I would love to get a Nikon 1 which with an adapter would make it compatible with nikon F lenses but the smaller sensor is just a joke and quality isn't even close to the nex.


----------



## gsgary (Nov 22, 2012)

riskinhos said:
			
		

> thank you all of you. it was a big help. but you known what? I decided to just get a sony nex. it just does the same at the same quality if not better. Got a deal for an almost brand new sony nex-5 with kit lens and accessories for 250$. I'm going to get the new 10-18mm f/4  lens (with OSS and just 225gr!) or a sony alpha compatible one like the tokina with an adapter. I compared nikon dslr with the sony nex in my hands and omg... for the size and picture quality I really don't known why these don't sell a lot more. Sure a viewfinder can be usefull but anyway these days anything is digital and WYSIWYG in the display. for less then 500gr and a very small and convinent size I can get what I want. And the price is about the same or even less. Sure lens availability might be an issue if I want autofocus but with manual focus I can get about any lens I want with an adapter. There's also an issue with the fashes but also another adapter solves the problem. And if I upgrade the body I can also get a wireless control on android or ios.
> I would love to get a Nikon 1 which with an adapter would make it compatible with nikon F lenses but the smaller sensor is just a joke and quality isn't even close to the nex.

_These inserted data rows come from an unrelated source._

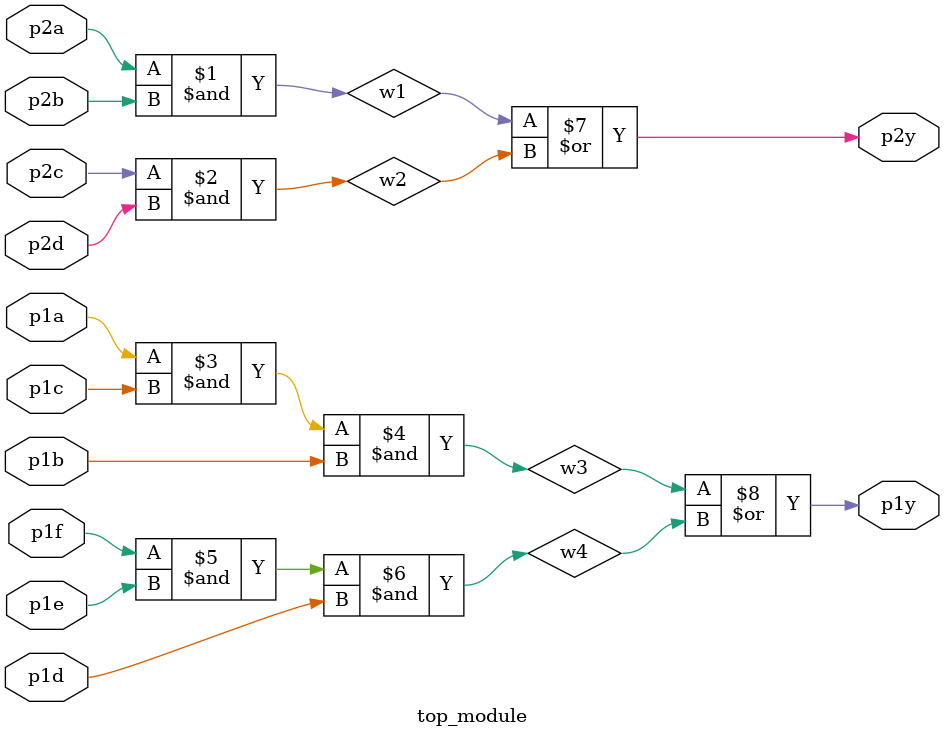
<source format=v>
module top_module ( 
    input p1a, p1b, p1c, p1d, p1e, p1f,
    output p1y,
    input p2a, p2b, p2c, p2d,
    output p2y );
wire w1,w2,w3,w4;
assign w1=p2a&p2b;
assign w2 =p2c&p2d;
assign w3= (p1a&p1c&p1b);
assign w4=(p1f&p1e&p1d);    
assign p2y=w1|w2;
assign p1y=w3|w4;
endmodule

</source>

Because people dont want them


----------



## benhasajeep (Nov 24, 2012)

Well I am too late to the party.

My suggestion would have been a Nikon D7000 and the Tokina 11-16.  We have the 11-16 without motor and love it.  My wife does about 12-18 real estate shoots a year.  And almost exclusivly uses the Tokina for indoor shots.  Not sure how the Sony is, but the Nikon would have been good for flash shots as well.  Wireless flashes on stands are a big help doing interiors.


----------